──────── Passage ────────

OBERLIN – They may not have fully grasped what had happened, but they remember where they were when it occurred.
Lorain County Joint Vocational School student Efrain Gonzalez was sitting in his first-grade classroom, listening to his teacher read a book when the teacher next door ran into the classroom and whispered to her.
“I hadn’t been paying attention that day; otherwise, I may have noticed the grim looks and panic in their eyes. At the time, all I knew was that if they were scared, I had reason to be,” he said.
The school day was over for Gonzalez on that day – Sept. 11, 2001.
Students and teachers stayed glued to the television watching the Twin Towers disintegrate.
“I didn’t understand what had happened and the rest of that day is a blur, but I remember where I was,” Gonzalez told a group of his classmates at Lorain County JVS.
Gonzalez, a senior at Marion L. Steele High School in Amherst, was chosen by a panel at Lorain County JVS, where he is studying law enforcement, to read his essay about the Sept. 11 terrorist attacks. Gonzalez said students were given the opportunity to submit their essays, and he jumped at the chance to participate in the school’s ceremony Wednesday morning.
“I consider it an honor,” he said.
Gonzalez joined approximately 45 other Lorain County JVS law enforcement students to perform the ceremony, including a ceremonial flag lowering in honor of those who lost their lives. The flag contained 600 names of the first responders who died that day.
The student body stood around a 7-foot section from a larger beam that was recovered from the wreckage of the WorldTradeCenter.
JVS supervisor Charlie Warthling set out to get the beam from the New York-New Jersey Port Authority in 2009. He received a 28-foot beam, which was cut into four pieces by students in the JVS Welding and Fabrication Program. Three of the pieces were distributed to other education and service organizations in the state, and the remaining piece was welded to two steel supports that represent the WorldTradeCenter.
The beam was placed at a memorial on JVS’s campus and is positioned at a 9.11 degree angle on a pentagon-shaped platform. Two twin beams of light illuminate the memorial at night, making it visible from state Route 58.
Warthling, who plans to organize memorial ceremonies each year, said it’s important to continue teaching students about that day, especially since the younger students won’t have their own experiences to share.
“Now, every other generation will be able to remember,” he said.

──────── Data provided ────────

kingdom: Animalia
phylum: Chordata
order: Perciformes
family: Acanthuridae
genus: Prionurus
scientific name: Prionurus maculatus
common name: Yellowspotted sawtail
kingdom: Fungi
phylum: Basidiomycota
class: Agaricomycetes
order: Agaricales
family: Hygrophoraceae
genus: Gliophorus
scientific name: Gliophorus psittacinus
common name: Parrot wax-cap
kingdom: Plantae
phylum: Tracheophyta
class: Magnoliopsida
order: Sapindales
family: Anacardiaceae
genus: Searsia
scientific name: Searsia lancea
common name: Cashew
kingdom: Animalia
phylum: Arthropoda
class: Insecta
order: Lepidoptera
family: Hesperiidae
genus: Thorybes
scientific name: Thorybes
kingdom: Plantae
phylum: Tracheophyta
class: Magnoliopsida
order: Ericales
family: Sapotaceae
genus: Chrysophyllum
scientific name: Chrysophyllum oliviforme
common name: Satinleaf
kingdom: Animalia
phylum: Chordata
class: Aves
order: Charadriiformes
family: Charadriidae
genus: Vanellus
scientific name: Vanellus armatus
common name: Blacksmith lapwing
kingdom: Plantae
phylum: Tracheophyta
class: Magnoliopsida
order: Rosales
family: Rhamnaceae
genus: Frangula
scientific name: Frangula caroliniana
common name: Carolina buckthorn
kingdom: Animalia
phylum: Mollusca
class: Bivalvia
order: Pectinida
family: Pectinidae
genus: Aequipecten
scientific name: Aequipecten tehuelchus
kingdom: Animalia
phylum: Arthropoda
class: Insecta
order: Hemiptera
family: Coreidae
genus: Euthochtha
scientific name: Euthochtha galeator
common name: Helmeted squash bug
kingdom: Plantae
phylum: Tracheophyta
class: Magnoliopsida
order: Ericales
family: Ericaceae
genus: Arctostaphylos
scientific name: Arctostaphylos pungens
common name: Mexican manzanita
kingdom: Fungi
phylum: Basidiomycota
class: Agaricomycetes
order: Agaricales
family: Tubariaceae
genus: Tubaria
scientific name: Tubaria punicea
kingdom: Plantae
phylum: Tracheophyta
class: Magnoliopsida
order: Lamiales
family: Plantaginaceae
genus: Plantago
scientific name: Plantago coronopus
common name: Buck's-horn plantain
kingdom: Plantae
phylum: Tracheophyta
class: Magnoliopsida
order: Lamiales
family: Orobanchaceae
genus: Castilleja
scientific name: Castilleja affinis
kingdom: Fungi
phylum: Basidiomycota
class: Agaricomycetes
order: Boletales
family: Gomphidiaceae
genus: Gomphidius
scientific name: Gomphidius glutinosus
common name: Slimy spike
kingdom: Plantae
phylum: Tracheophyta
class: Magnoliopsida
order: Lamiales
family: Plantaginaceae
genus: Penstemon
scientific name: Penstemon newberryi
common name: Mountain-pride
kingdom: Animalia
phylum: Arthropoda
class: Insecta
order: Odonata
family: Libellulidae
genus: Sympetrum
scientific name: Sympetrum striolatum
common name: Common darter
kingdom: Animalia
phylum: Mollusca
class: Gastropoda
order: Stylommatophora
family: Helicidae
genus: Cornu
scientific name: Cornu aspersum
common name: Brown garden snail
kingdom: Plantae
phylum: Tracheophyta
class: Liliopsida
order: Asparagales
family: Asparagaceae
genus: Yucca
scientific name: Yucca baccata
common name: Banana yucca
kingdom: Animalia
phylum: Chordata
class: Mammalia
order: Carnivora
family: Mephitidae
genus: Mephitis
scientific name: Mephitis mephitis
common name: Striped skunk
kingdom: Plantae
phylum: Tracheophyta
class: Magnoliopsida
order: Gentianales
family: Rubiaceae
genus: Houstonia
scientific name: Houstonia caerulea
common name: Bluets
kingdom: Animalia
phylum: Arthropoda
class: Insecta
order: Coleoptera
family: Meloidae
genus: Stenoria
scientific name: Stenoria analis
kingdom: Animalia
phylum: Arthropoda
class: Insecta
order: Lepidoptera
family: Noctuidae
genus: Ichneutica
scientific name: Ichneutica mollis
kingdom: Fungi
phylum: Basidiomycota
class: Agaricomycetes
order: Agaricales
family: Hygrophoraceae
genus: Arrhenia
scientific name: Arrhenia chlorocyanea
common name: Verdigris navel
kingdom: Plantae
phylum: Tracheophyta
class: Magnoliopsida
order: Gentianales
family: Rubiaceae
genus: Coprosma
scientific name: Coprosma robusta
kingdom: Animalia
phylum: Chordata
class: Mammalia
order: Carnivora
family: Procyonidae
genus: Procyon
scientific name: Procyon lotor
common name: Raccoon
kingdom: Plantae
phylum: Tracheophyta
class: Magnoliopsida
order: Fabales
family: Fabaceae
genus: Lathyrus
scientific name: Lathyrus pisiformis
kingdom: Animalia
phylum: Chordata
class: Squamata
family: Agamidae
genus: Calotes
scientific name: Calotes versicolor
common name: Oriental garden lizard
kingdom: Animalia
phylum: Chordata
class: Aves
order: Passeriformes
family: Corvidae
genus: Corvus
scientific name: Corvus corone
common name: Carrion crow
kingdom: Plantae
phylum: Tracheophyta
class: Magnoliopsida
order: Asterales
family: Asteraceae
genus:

────────

- _What to do_
**a)** Please list each physical feature of the memorial on the JVS campus that the article describes.
**b)** According to the article, who cut the 28-foot beam into four pieces?

- _Solutions to the problems_
**a)**
- A 7-foot piece of a beam recovered from the World Trade Center wreckage
- Two steel supports, welded to the beam, that represent the World Trade Center
- A 9.11 degree angle at which the beam is positioned
- A pentagon-shaped platform
- Two twin beams of light that illuminate the memorial at night

**b)** Students in the JVS Welding and Fabrication Program cut the beam into four pieces.